I woke up today and decided that I was going to be possotive and sort out my issues.

I didn't.

I know I shouldn't let it get to me but it does, everything that they say about me; that I'm worthless, fat, ugly, skanky, slutty....

The bullying started when I was 10, mostly from the higher class girls who thought they ruled the world.

It was mostly just words at first, but then they got their brother and boyfriends involved.

I often came home from school coverd in cuts and bruises.

It doesn't get better at home either, what with my bitch of a stepdads drink problem and mum caught up with my younger brother Archie who as Aspergers...

I've never known my real dad, he left as soon as I was born.

Dave, or my step dad (and Archies real dad) came when I was three and they had Archie the same year.

Dave started drinking not long after that, he denies it but I know it's because of the way Archie is.

I'm an idiot ok and I do, and I cant block out all the issues and sometimes it all gets too much

The scars on my arm prove it.

Because sometimes it feels so good to just feel something for a change.

My life is so worthless that I feel nothing most of the time, after my stepdad had a fight with me once he said 'It's better to feel pain than nothing at all'

I guess he's right.

Because when the blood drips down your arms and your gripping that knife it feels like your letting a part of yourself free, that doesn't have to belong in your useless body anymore.

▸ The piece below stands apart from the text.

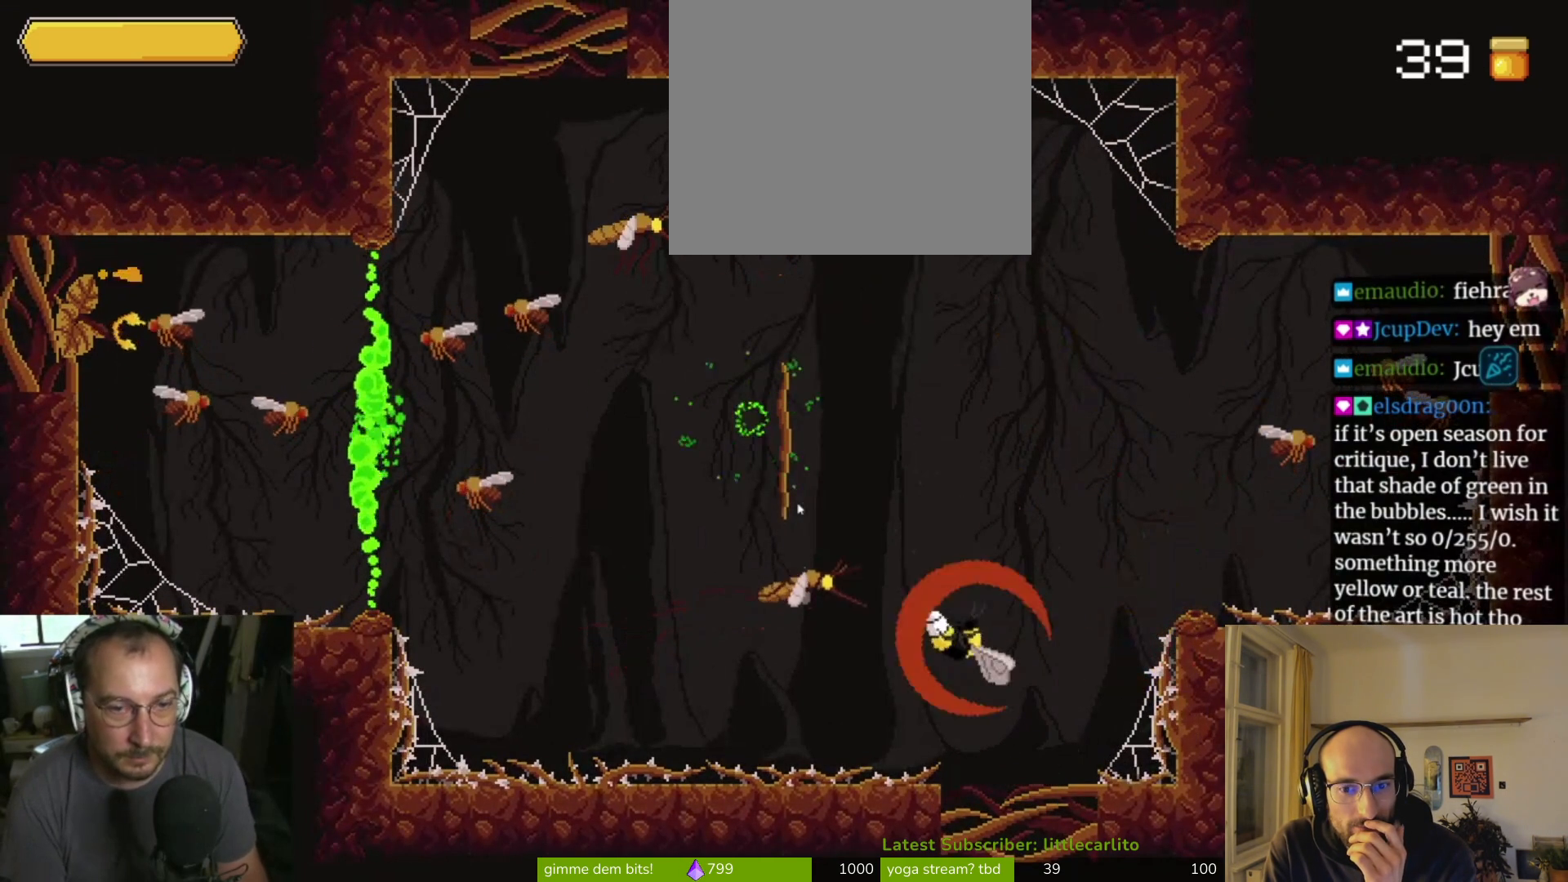
{"buttons": [], "left_stick": "right", "right_stick": "center", "events": [[133, "left_stick", "right"]]}
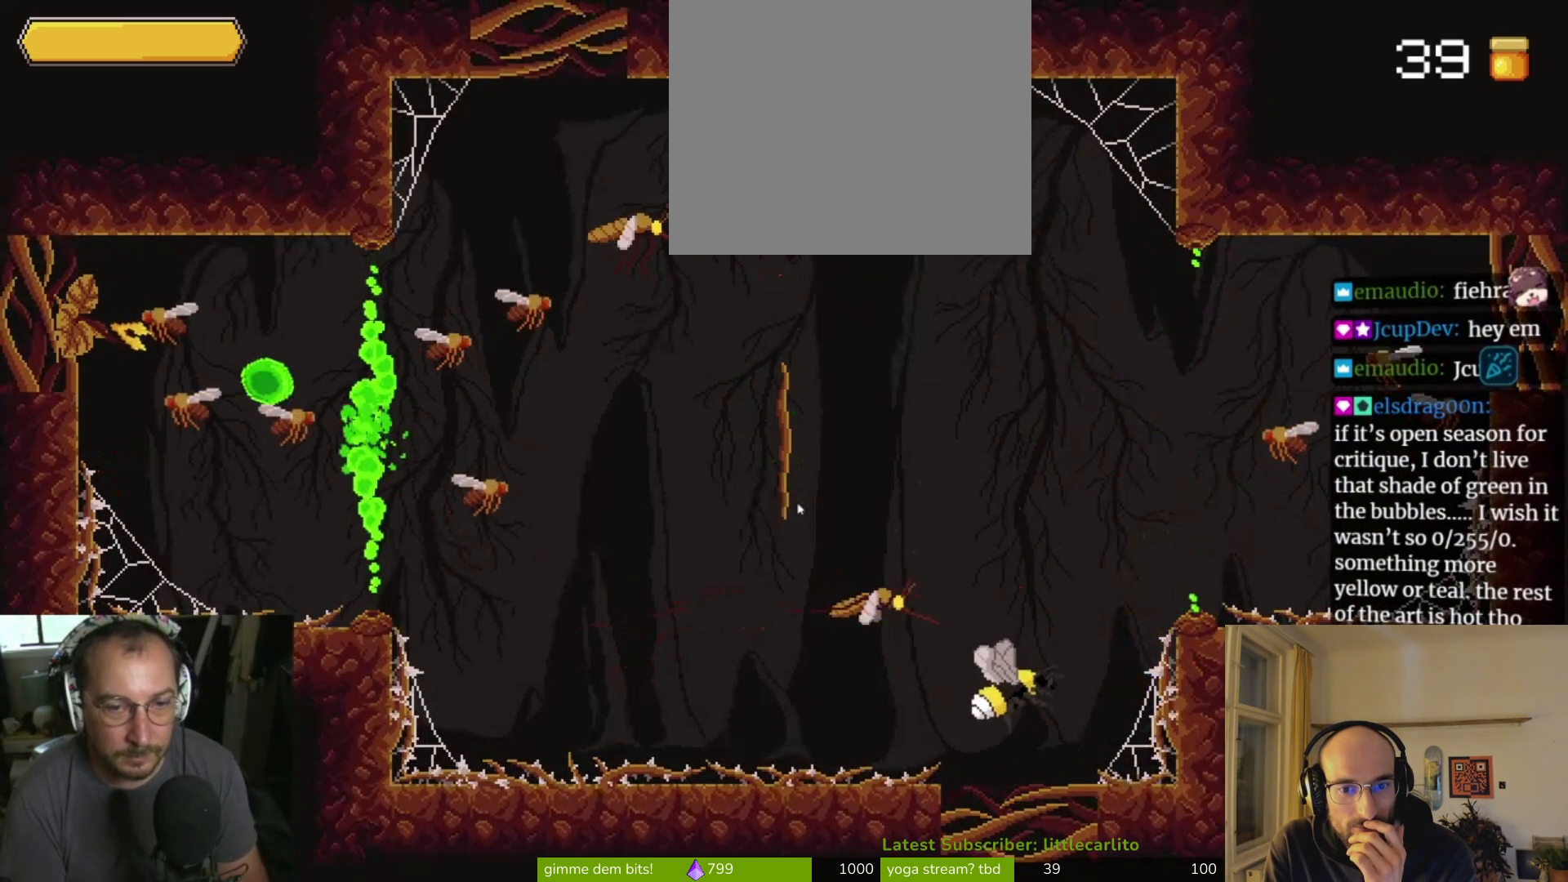
{"buttons": ["TRIANGLE"], "left_stick": "up", "right_stick": "center", "events": [[100, "left_stick", "left"], [333, "left_stick", "center"], [467, "left_stick", "up"], [500, "TRIANGLE", "down"]]}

You don't focus on the shit world around you, you just focus on the pain and the blood.

But you have to depend on it. Its like a lifesupport system.

Your hooked to it and it gives you what you need to keep going when you cant support yourself.

I have to hide all of this day, pretending that I'm ok when really I just want the earth to swallow me up.

Ugh, who am I kidding, why am I even bothering to write these letters? Your never going to read them, but it seems like I know you.

Like your my only friend in this cruel world.

Your songs speak to me and there's so much I wish I could tell you back.

Because through all of this, there's something that keeps me going.